There’s a lot of news about food that might spoil your appetite:

  • Tom Philpott at Gristmill is “having a hard time accepting that Obama has picked an ethanol-loving GMO enthusiast as his USDA chief.” 
  • Revere at Effect Measure reports that the country is experiencing a salmonella outbreak that’s sickened 400 people, but the CDC and FDA haven’t publicly identified the source.
  • Andrew Schneider at Secret Ingredients draws our attention to a study that found vegetables grown in soil fertilized with livestock manure absorbed antibiotics from the animal waste.
  • Ezra Klein points out that high health insurance costs make farming an unattractive career choice.

Elsewhere:


Robert McClure at Dateline Earth highlights one environmental action from Bush that enviros were glad to see: his decision to protect the largest swath of ocean ever placed off-limits to commercial activities in a single designation.

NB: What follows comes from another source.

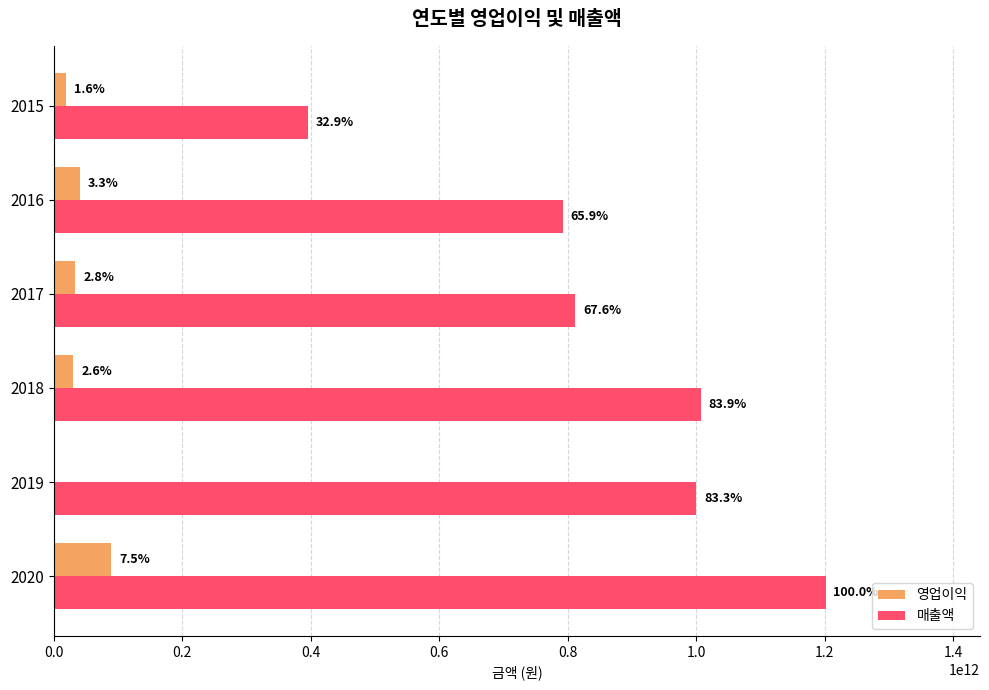

How many groups of bars are there?

6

 Jovana Ruzicic at Enviroblog enumerates the many reasons why she’ll be glad to say good-bye to Bush.

Jessica Arons at RH Reality Check explains how the Bush administration’s finalized “provider conscience” rule puts public health in danger.

Merrill Goozner at GoozNews considers the issue of physician payments, which which influence both the cost and quality of healthcare.

Christine Gorman at Global Health Report describes her experience reporting on New York’s rat mapping system, which has helped drive down the number of rodent problems in the city. (The resulting article is well worth a read!)

Kate Harding at Broadsheet is furious about the apparently common practice of calculating chemotherapy doses based on patients’ ideal rather than actual weights.

Aman at Technology, Health & Development highlights simple, low-cost water chlorinators that the group International Action is installing in Haiti, bringing clean water to 2.5 million people for the first time.